Calgary family doctor Dr. John Fernandes was among those whose practice was affected by the 36-hour outage. “It’s daunting because, in my practice, I have a lot of frail, sick, elderly folks. I have organ transplant recipients and people on dialysis,” Fernandes told the Calgary Herald. The surgeon said his office maintains a server that mirrors the off-site server, and wonders why the province’s health superboard didn’t take similar precautions for a system failure of this magnitude.
But it’s not the only recent example of an incident taking out key government resources.
IT systems in Dallas County were offline for more than three days last week after a water main break flooded the basement of the Dallas County Records Building, which houses the UPS systems and other electrical equipment supporting the data center on the fifth floor of the building. The county did not have a backup data center, despite warnings that it faced the risk of service disruption without one.
Hmmm, it seems that outages like this and AWS recently are revealing that some of the country’s largest organizations are not taking redundancy to heart. We believe that one datacenter is no longer good enough. Two datacenters and our cloud load balancing solution would have taken care of this: http://totaluptimetech.com/solutions/cloud-load-balancing/
This is a classic example of why the fire suppression industry recommends waterless fire protection in a data center. Redundancy plays a part, and Shaw had backup systems, but unfortunately they put both systems in rooms that did not have a properly engineered waterless clean agent fire suppression.
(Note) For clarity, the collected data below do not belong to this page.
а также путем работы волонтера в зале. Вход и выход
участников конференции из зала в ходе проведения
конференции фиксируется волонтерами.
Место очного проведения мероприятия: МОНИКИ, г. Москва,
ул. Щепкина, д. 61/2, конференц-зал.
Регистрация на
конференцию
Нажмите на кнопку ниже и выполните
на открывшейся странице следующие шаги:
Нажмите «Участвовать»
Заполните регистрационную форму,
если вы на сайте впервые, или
These systems are specifically designed to suppress this type of fire with taking out electrical systems; in this case the backup systems. FM200 or NOVEC 1230 are the clean agents predominately used for data center fire protection.
Local002Posted July 26th, 2012
What’s more troubling is Shaw’s attitude in this entire ordeal. Instead of taking the blame for a poorly engineered facility and lack of proper DR they have stated this was a “Force Majeure” situation that they had zero control or responsibility over and too-bad-so-sad to those clients (IBM) who were paying for a level of continuity they were not provided.
For those who are not aware Shaw is the local cable-co monopoly and also provides consumer grade Internet connectivity.
Also one would assume IBM would have known better.